■ Set problem ■
Convert the lines below into a JSON list of strings, one string per line, with blank lines skipped. Leave the pictures out of the answer.

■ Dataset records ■
——————

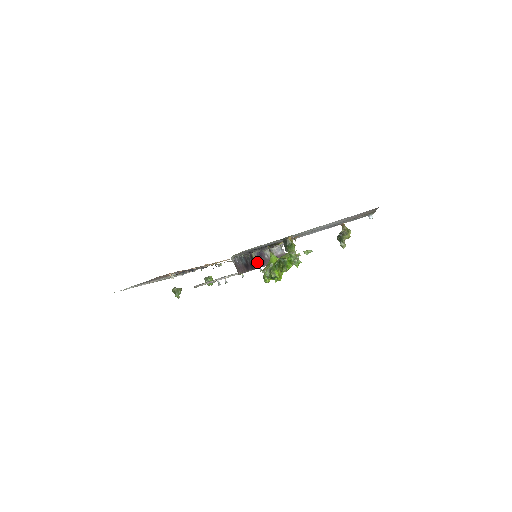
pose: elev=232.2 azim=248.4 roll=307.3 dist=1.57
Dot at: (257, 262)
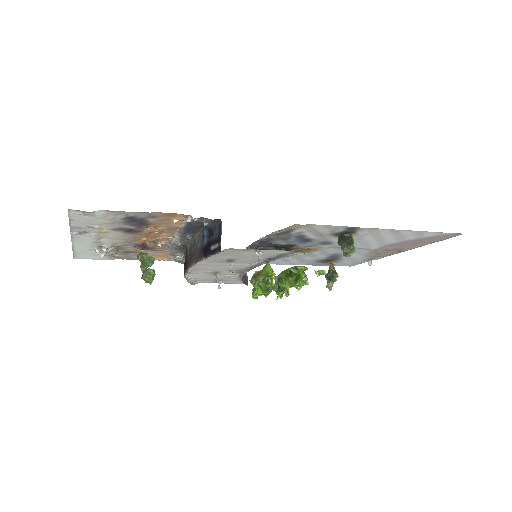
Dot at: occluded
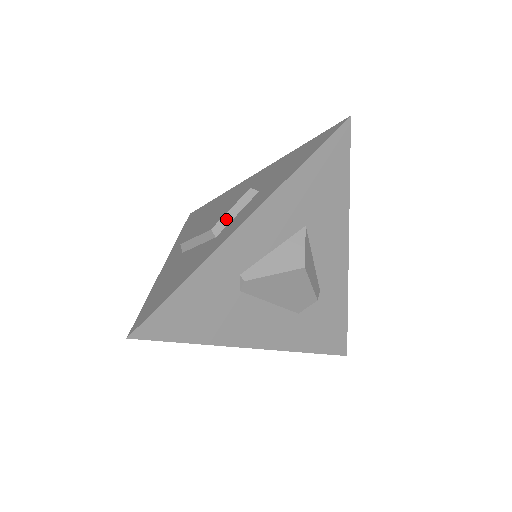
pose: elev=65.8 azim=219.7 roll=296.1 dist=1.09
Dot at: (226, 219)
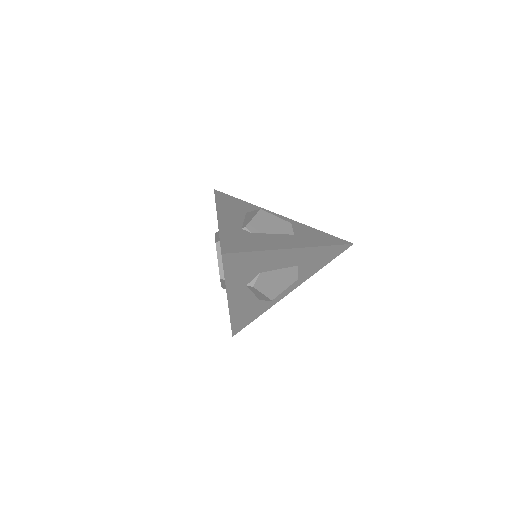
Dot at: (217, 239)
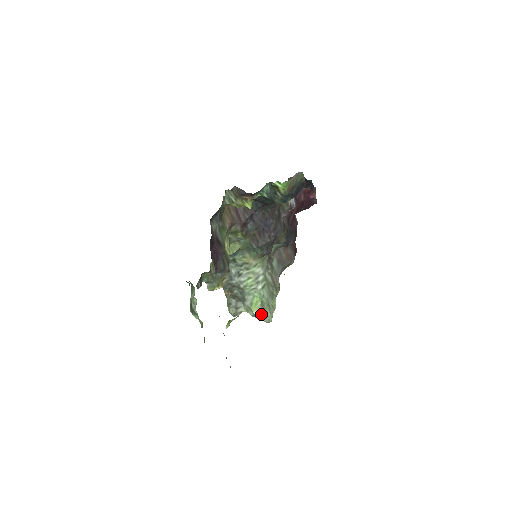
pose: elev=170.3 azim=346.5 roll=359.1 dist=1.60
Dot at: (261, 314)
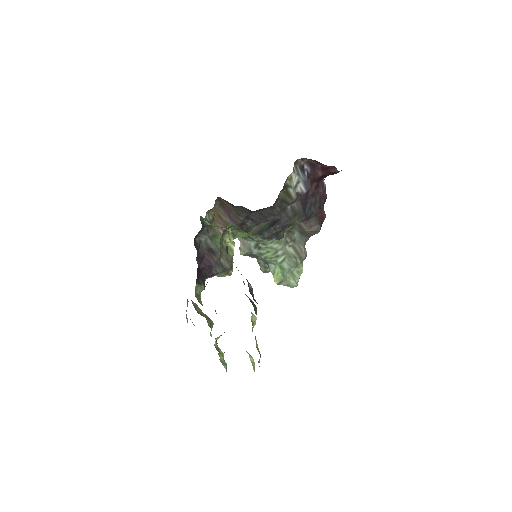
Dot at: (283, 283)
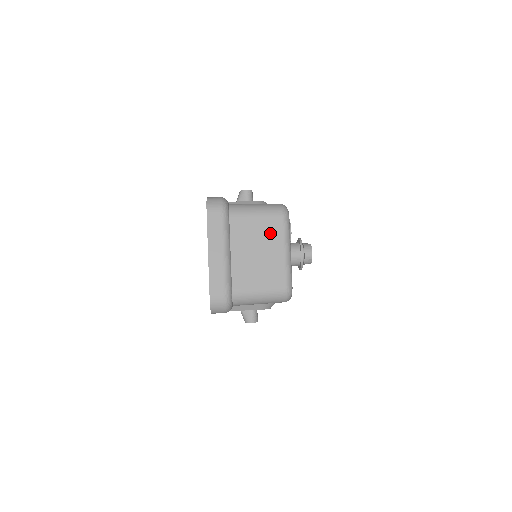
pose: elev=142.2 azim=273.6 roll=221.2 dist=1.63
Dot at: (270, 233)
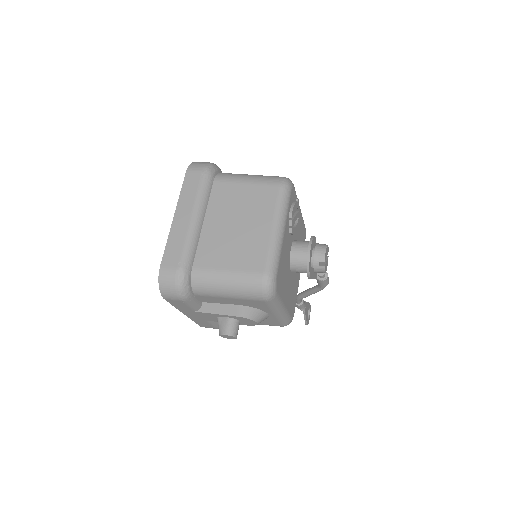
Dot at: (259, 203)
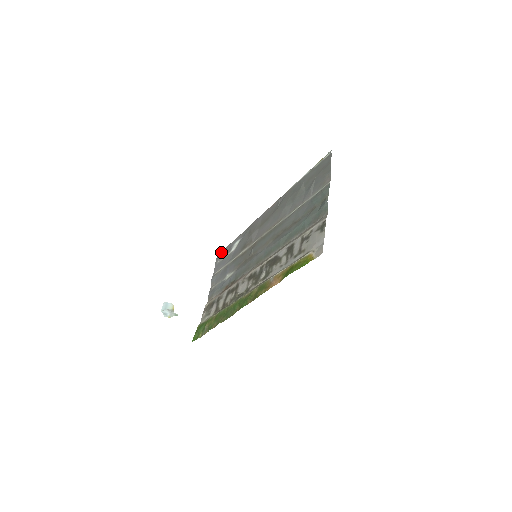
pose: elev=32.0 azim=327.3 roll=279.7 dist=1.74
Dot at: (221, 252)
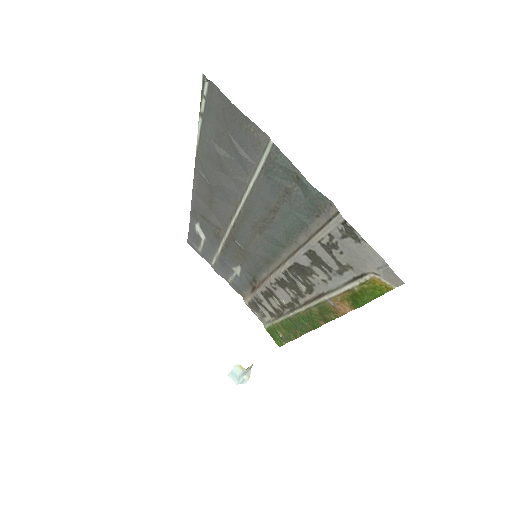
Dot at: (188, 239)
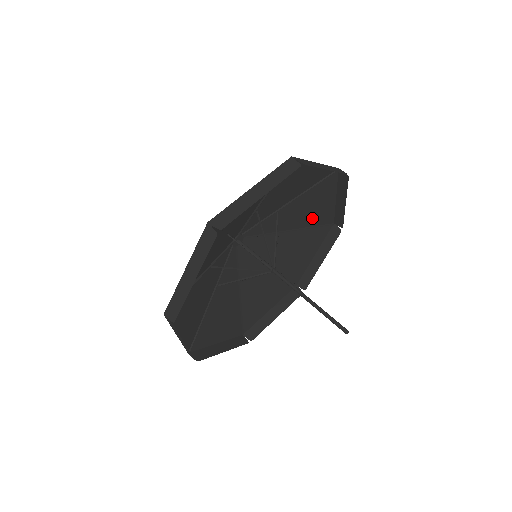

——————

■ Solved exercise ■
[
  "pose: elev=232.2 azim=248.4 roll=307.3 dist=1.57",
  "Dot at: (257, 262)",
  "Dot at: occluded",
  "pose: elev=65.8 azim=219.7 roll=296.1 dist=1.09",
  "Dot at: (226, 219)",
  "Dot at: (217, 239)",
  "pose: elev=170.3 azim=346.5 roll=359.1 dist=1.60",
  "Dot at: (261, 314)",
  "Dot at: (283, 283)",
  "pose: elev=142.2 azim=273.6 roll=221.2 dist=1.63",
  "Dot at: (270, 233)",
  "Dot at: (259, 203)",
  "pose: elev=32.0 azim=327.3 roll=279.7 dist=1.74",
  "Dot at: (221, 252)",
  "Dot at: (188, 239)"
]